[DIRECTIONS FOR THIS TASK]
The records below must be returned in full and unaltered.

[Stored data]

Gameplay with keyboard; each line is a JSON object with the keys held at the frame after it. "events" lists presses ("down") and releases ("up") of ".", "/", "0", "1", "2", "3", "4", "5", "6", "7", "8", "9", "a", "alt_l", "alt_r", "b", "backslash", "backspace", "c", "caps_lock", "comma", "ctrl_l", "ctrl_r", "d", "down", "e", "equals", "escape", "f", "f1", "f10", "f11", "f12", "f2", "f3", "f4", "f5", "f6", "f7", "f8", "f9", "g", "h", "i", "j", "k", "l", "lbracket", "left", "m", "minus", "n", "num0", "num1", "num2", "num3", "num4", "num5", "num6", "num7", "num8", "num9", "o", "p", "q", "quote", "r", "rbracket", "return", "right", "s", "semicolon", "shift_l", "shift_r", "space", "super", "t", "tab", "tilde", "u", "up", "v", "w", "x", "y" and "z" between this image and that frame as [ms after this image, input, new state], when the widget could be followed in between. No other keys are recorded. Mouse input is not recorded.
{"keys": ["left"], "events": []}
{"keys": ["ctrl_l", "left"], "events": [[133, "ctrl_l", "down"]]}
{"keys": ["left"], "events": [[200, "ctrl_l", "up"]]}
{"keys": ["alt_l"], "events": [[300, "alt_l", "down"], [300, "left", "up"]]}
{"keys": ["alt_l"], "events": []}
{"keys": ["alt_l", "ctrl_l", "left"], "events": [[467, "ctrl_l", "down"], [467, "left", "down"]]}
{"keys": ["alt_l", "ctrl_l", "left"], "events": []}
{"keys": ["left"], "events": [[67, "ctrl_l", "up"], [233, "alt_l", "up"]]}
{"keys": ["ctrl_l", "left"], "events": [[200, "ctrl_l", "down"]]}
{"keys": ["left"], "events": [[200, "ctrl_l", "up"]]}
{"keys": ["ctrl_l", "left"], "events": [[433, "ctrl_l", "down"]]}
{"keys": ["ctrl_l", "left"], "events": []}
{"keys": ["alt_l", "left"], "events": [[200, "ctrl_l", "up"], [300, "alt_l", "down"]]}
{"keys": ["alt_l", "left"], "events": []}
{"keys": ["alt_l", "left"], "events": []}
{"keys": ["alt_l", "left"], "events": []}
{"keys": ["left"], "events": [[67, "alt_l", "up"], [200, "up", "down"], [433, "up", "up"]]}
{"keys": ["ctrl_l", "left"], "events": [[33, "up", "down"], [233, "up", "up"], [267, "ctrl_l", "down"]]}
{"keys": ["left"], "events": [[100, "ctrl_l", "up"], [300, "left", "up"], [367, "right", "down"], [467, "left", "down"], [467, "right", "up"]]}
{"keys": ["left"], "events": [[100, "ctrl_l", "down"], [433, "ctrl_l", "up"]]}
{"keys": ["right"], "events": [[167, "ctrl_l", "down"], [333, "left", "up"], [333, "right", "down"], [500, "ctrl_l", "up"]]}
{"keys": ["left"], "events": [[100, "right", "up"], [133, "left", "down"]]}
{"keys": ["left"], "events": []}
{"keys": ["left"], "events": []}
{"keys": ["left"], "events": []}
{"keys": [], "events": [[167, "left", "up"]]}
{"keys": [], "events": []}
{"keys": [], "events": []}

[YOUR RESPONSE]
Gameplay with keyboard; each line is a JSON object with the keys held at the frame after it. "events" lists presses ("down") and releases ("up") of ".", "/", "0", "1", "2", "3", "4", "5", "6", "7", "8", "9", "a", "alt_l", "alt_r", "b", "backslash", "backspace", "c", "caps_lock", "comma", "ctrl_l", "ctrl_r", "d", "down", "e", "equals", "escape", "f", "f1", "f10", "f11", "f12", "f2", "f3", "f4", "f5", "f6", "f7", "f8", "f9", "g", "h", "i", "j", "k", "l", "lbracket", "left", "m", "minus", "n", "num0", "num1", "num2", "num3", "num4", "num5", "num6", "num7", "num8", "num9", "o", "p", "q", "quote", "r", "rbracket", "return", "right", "s", "semicolon", "shift_l", "shift_r", "space", "super", "t", "tab", "tilde", "u", "up", "v", "w", "x", "y" and "z" between this image and that frame as [ms after this image, input, new state], when the widget could be followed in between. No other keys are recorded. Mouse input is not recorded.
{"keys": ["left"], "events": []}
{"keys": ["ctrl_l", "left"], "events": [[133, "ctrl_l", "down"]]}
{"keys": ["left"], "events": [[200, "ctrl_l", "up"]]}
{"keys": ["alt_l"], "events": [[300, "alt_l", "down"], [300, "left", "up"]]}
{"keys": ["alt_l"], "events": []}
{"keys": ["alt_l", "ctrl_l", "left"], "events": [[467, "ctrl_l", "down"], [467, "left", "down"]]}
{"keys": ["alt_l", "ctrl_l", "left"], "events": []}
{"keys": ["left"], "events": [[67, "ctrl_l", "up"], [233, "alt_l", "up"]]}
{"keys": ["ctrl_l", "left"], "events": [[200, "ctrl_l", "down"]]}
{"keys": ["left"], "events": [[200, "ctrl_l", "up"]]}
{"keys": ["ctrl_l", "left"], "events": [[433, "ctrl_l", "down"]]}
{"keys": ["ctrl_l", "left"], "events": []}
{"keys": ["alt_l", "left"], "events": [[200, "ctrl_l", "up"], [300, "alt_l", "down"]]}
{"keys": ["alt_l", "left"], "events": []}
{"keys": ["alt_l", "left"], "events": []}
{"keys": ["alt_l", "left"], "events": []}
{"keys": ["left"], "events": [[67, "alt_l", "up"], [200, "up", "down"], [433, "up", "up"]]}
{"keys": ["ctrl_l", "left"], "events": [[33, "up", "down"], [233, "up", "up"], [267, "ctrl_l", "down"]]}
{"keys": ["left"], "events": [[100, "ctrl_l", "up"], [300, "left", "up"], [367, "right", "down"], [467, "left", "down"], [467, "right", "up"]]}
{"keys": ["left"], "events": [[100, "ctrl_l", "down"], [433, "ctrl_l", "up"]]}
{"keys": ["right"], "events": [[167, "ctrl_l", "down"], [333, "left", "up"], [333, "right", "down"], [500, "ctrl_l", "up"]]}
{"keys": ["left"], "events": [[100, "right", "up"], [133, "left", "down"]]}
{"keys": ["left"], "events": []}
{"keys": ["left"], "events": []}
{"keys": ["left"], "events": []}
{"keys": [], "events": [[167, "left", "up"]]}
{"keys": [], "events": []}
{"keys": [], "events": []}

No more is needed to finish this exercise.